◆ **Data extract**

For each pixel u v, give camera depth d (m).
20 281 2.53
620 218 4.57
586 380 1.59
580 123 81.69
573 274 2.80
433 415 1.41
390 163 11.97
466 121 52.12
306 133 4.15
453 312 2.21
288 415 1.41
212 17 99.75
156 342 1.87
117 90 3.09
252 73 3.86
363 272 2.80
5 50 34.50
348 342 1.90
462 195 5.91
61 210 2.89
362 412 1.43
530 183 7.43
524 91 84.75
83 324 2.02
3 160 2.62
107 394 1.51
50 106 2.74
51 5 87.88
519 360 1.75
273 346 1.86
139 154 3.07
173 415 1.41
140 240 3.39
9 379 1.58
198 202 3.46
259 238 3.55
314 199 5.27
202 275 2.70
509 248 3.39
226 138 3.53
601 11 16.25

◆ **Your objective**
A verbatim restatement of all the entries above is required.

◆ **Answer below**
For each pixel u v, give camera depth d (m).
20 281 2.53
620 218 4.57
586 380 1.59
580 123 81.69
573 274 2.80
433 415 1.41
390 163 11.97
466 121 52.12
306 133 4.15
453 312 2.21
288 415 1.41
212 17 99.75
156 342 1.87
117 90 3.09
252 73 3.86
363 272 2.80
5 50 34.50
348 342 1.90
462 195 5.91
61 210 2.89
362 412 1.43
530 183 7.43
524 91 84.75
83 324 2.02
3 160 2.62
107 394 1.51
50 106 2.74
51 5 87.88
519 360 1.75
273 346 1.86
139 154 3.07
173 415 1.41
140 240 3.39
9 379 1.58
198 202 3.46
259 238 3.55
314 199 5.27
202 275 2.70
509 248 3.39
226 138 3.53
601 11 16.25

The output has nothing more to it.